- Singupuram Location in Andhra Pradesh, India Singupuram Singupuram (India)
- Coordinates: 18°21′27″N 83°58′19″E﻿ / ﻿18.357436°N 83.971820°E
- Country: India
- State: Andhra Pradesh
- District: Srikakulam

Area
- • Total: 20 km^{2} (7.7 sq mi)
- Elevation: 22 m (72 ft)

Population
- • Total: 12,273
- • Density: 610/km^{2} (1,600/sq mi)

Languages
- • Official: Telugu
- Time zone: UTC+5:30 (IST)
- PIN: 532185
- Vehicle Registration: AP30 (Former) AP39 (from 30 January 2019)
- Lok Sabha constituency: Srikakulam (Lok Sabha constituency)
- Vidhan Sabha constituency: Srikakulam (Assembly constituency)

= Singupuram =

Singupuram is a census town in the Indian state of Andhra Pradesh.

== Geography ==
It is located 11 kilometers(km) east of the district headquarters of Srikakulam district, 9 km from Srikakulam and 100 km from Visakhapatnam.

==Demographics==
According to the 2011 census of India, Singupuram had a population of 12,273 with 2,774 households.

==Healthcare==
A Primary Health Centre (PHC) is located there along with four to five private hospitals.

==Transport==
National Highway 16 bypasses the town and is a part of the Golden Quadrilateral highway network. Srikakulam is the nearest city to Singupuram, approximately 7 km southwest of Singupuram. Road connectivity is also present from Srikakulam to Singupuram.

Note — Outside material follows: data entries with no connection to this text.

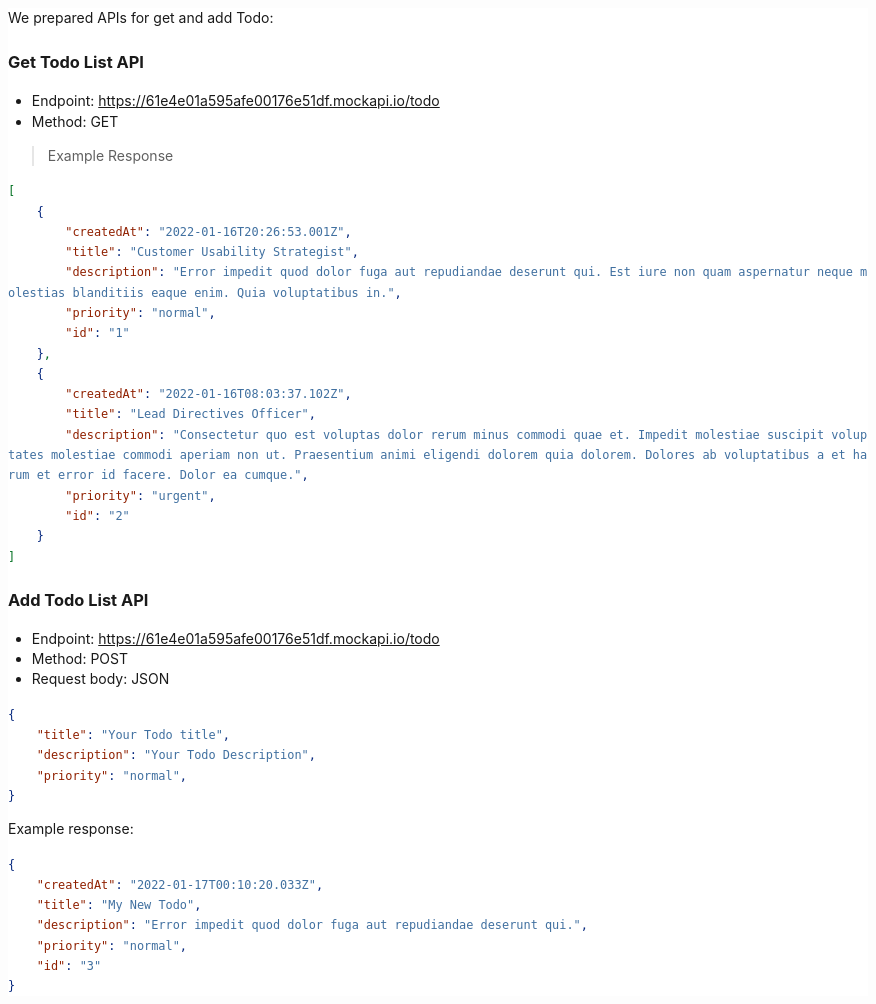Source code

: We prepared APIs for get and add Todo:

### Get Todo List API

- Endpoint: https://61e4e01a595afe00176e51df.mockapi.io/todo
- Method: GET

> Example Response
```json
[
    {
        "createdAt": "2022-01-16T20:26:53.001Z",
        "title": "Customer Usability Strategist",
        "description": "Error impedit quod dolor fuga aut repudiandae deserunt qui. Est iure non quam aspernatur neque molestias blanditiis eaque enim. Quia voluptatibus in.",
        "priority": "normal",
        "id": "1"
    },
    {
        "createdAt": "2022-01-16T08:03:37.102Z",
        "title": "Lead Directives Officer",
        "description": "Consectetur quo est voluptas dolor rerum minus commodi quae et. Impedit molestiae suscipit voluptates molestiae commodi aperiam non ut. Praesentium animi eligendi dolorem quia dolorem. Dolores ab voluptatibus a et harum et error id facere. Dolor ea cumque.",
        "priority": "urgent",
        "id": "2"
    }
]
```

### Add Todo List API

- Endpoint: https://61e4e01a595afe00176e51df.mockapi.io/todo
- Method: POST
- Request body: JSON
```json
{
    "title": "Your Todo title",
    "description": "Your Todo Description",
    "priority": "normal",
}
```

Example response:
```json
{
    "createdAt": "2022-01-17T00:10:20.033Z",
    "title": "My New Todo",
    "description": "Error impedit quod dolor fuga aut repudiandae deserunt qui.",
    "priority": "normal",
    "id": "3"
}
```
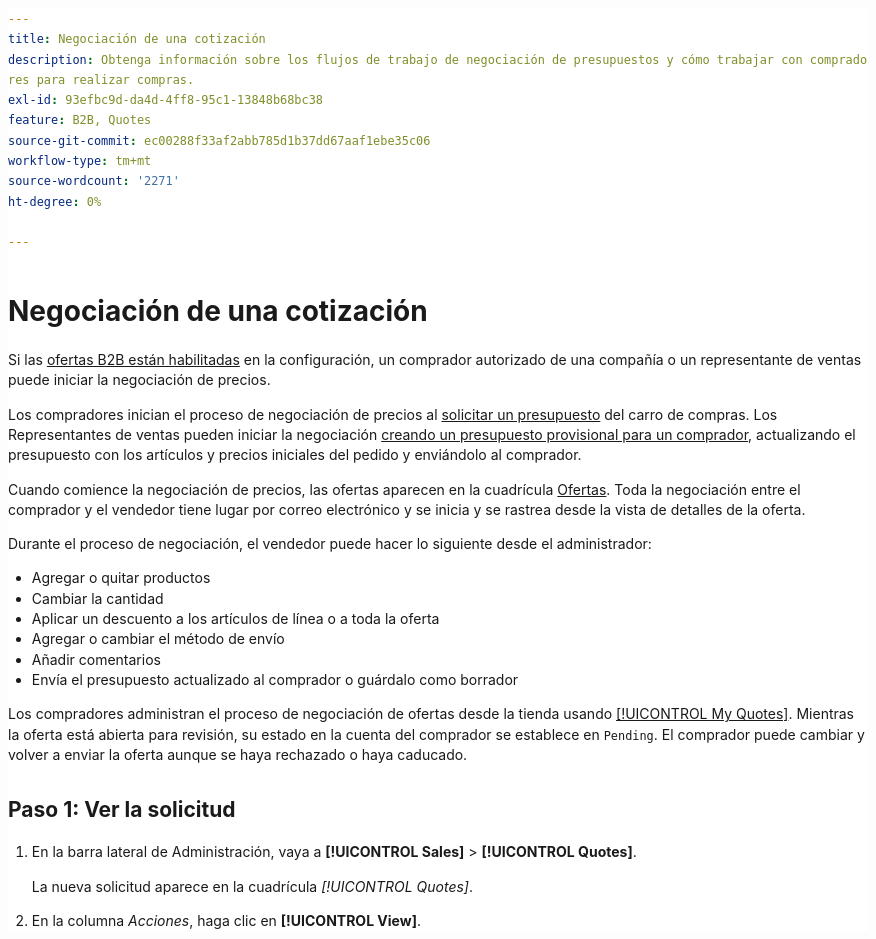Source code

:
 ```yaml
---
title: Negociación de una cotización
description: Obtenga información sobre los flujos de trabajo de negociación de presupuestos y cómo trabajar con compradores para realizar compras.
exl-id: 93efbc9d-da4d-4ff8-95c1-13848b68bc38
feature: B2B, Quotes
source-git-commit: ec00288f33af2abb785d1b37dd67aaf1ebe35c06
workflow-type: tm+mt
source-wordcount: '2271'
ht-degree: 0%

---
```


# Negociación de una cotización

Si las [ofertas B2B están habilitadas](configure-quotes.md) en la configuración, un comprador autorizado de una compañía o un representante de ventas puede iniciar la negociación de precios.

Los compradores inician el proceso de negociación de precios al [solicitar un presupuesto](quote-request.md) del carro de compras. Los Representantes de ventas pueden iniciar la negociación [creando un presupuesto provisional para un comprador](sales-rep-initiates-quote.md), actualizando el presupuesto con los artículos y precios iniciales del pedido y enviándolo al comprador.

Cuando comience la negociación de precios, las ofertas aparecen en la cuadrícula [Ofertas](quotes.md). Toda la negociación entre el comprador y el vendedor tiene lugar por correo electrónico y se inicia y se rastrea desde la vista de detalles de la oferta.

Durante el proceso de negociación, el vendedor puede hacer lo siguiente desde el administrador:

- Agregar o quitar productos
- Cambiar la cantidad
- Aplicar un descuento a los artículos de línea o a toda la oferta
- Agregar o cambiar el método de envío
- Añadir comentarios
- Envía el presupuesto actualizado al comprador o guárdalo como borrador

Los compradores administran el proceso de negociación de ofertas desde la tienda usando [[!UICONTROL My Quotes]](account-dashboard-my-quotes.md). Mientras la oferta está abierta para revisión, su estado en la cuenta del comprador se establece en `Pending`. El comprador puede cambiar y volver a enviar la oferta aunque se haya rechazado o haya caducado.

## Paso 1: Ver la solicitud

1. En la barra lateral de Administración, vaya a **[!UICONTROL Sales]** > **[!UICONTROL Quotes]**.

   La nueva solicitud aparece en la cuadrícula _[!UICONTROL Quotes]_.

1. En la columna _Acciones_, haga clic en **[!UICONTROL View]**.
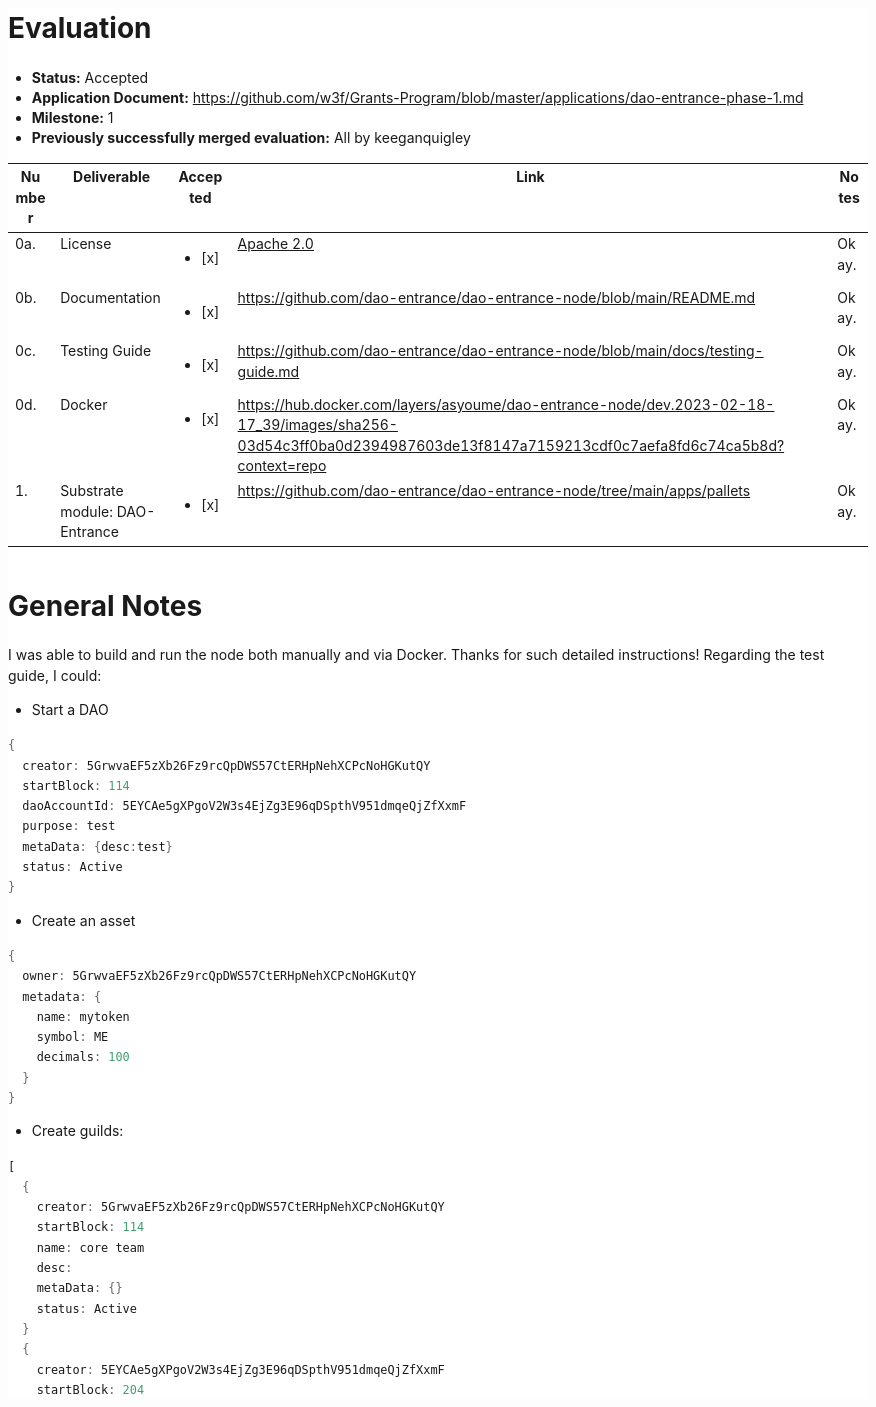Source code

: # Evaluation

- **Status:** Accepted
- **Application Document:** https://github.com/w3f/Grants-Program/blob/master/applications/dao-entrance-phase-1.md
- **Milestone:** 1
- **Previously successfully merged evaluation:** All by keeganquigley

| Number | Deliverable                    | Accepted               | Link                                                                                                                                                                     | Notes |
| ------ | ------------------------------ | ---------------------- | ------------------------------------------------------------------------------------------------------------------------------------------------------------------------ | ----- |
| 0a.    | License                        | <ul><li>[x] </li></ul> | [Apache 2.0](https://github.com/dao-entrance/dao-entrance-node/blob/main/LICENSE)                                                                                        | Okay. |
| 0b.    | Documentation                  | <ul><li>[x] </li></ul> | https://github.com/dao-entrance/dao-entrance-node/blob/main/README.md                                                                                                    | Okay. |
| 0c.    | Testing Guide                  | <ul><li>[x] </li></ul> | https://github.com/dao-entrance/dao-entrance-node/blob/main/docs/testing-guide.md                                                                                        | Okay. |
| 0d.    | Docker                         | <ul><li>[x] </li></ul> | https://hub.docker.com/layers/asyoume/dao-entrance-node/dev.2023-02-18-17_39/images/sha256-03d54c3ff0ba0d2394987603de13f8147a7159213cdf0c7aefa8fd6c74ca5b8d?context=repo | Okay. |
| 1.     | Substrate module: DAO-Entrance | <ul><li>[x] </li></ul> | https://github.com/dao-entrance/dao-entrance-node/tree/main/apps/pallets                                                                                                 | Okay. |

# General Notes

I was able to build and run the node both manually and via Docker. Thanks for such detailed instructions! Regarding the test guide, I could:

- Start a DAO

```rust
{
  creator: 5GrwvaEF5zXb26Fz9rcQpDWS57CtERHpNehXCPcNoHGKutQY
  startBlock: 114
  daoAccountId: 5EYCAe5gXPgoV2W3s4EjZg3E96qDSpthV951dmqeQjZfXxmF
  purpose: test
  metaData: {desc:test}
  status: Active
}
```

- Create an asset

```rust
{
  owner: 5GrwvaEF5zXb26Fz9rcQpDWS57CtERHpNehXCPcNoHGKutQY
  metadata: {
    name: mytoken
    symbol: ME
    decimals: 100
  }
}
```

- Create guilds:

```rust
[
  {
    creator: 5GrwvaEF5zXb26Fz9rcQpDWS57CtERHpNehXCPcNoHGKutQY
    startBlock: 114
    name: core team
    desc:
    metaData: {}
    status: Active
  }
  {
    creator: 5EYCAe5gXPgoV2W3s4EjZg3E96qDSpthV951dmqeQjZfXxmF
    startBlock: 204
```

SH37 connects Singupuram town with Parvathipuram, Veeraghattam, Palakonda, Kalingapatnam.

==Education==

=== Colleges ===
- Gurajada Education
- Vaishnavi engineering college
- SISTAM engineering college

=== Schools ===
- ZPHS
- M.P.P School
- Kgvb Srikakulam
- Sarada Vidyaniketan
- Kv singupuram
- Shiva Sivani Public School
- Vidatri vidyalayam
- Keshava Reddy School
- Gayatri school
- Kendriya Vidyalayam

==Politics==
Two days before polling in the 2004 elections, Kinjarapu Yerran Naidu survived an assassination attempt by Naxalites (Maoists) who attempted to bomb his vehicle in Singupuram. Following his re-election, he was made the party leader in the Lok Sabha.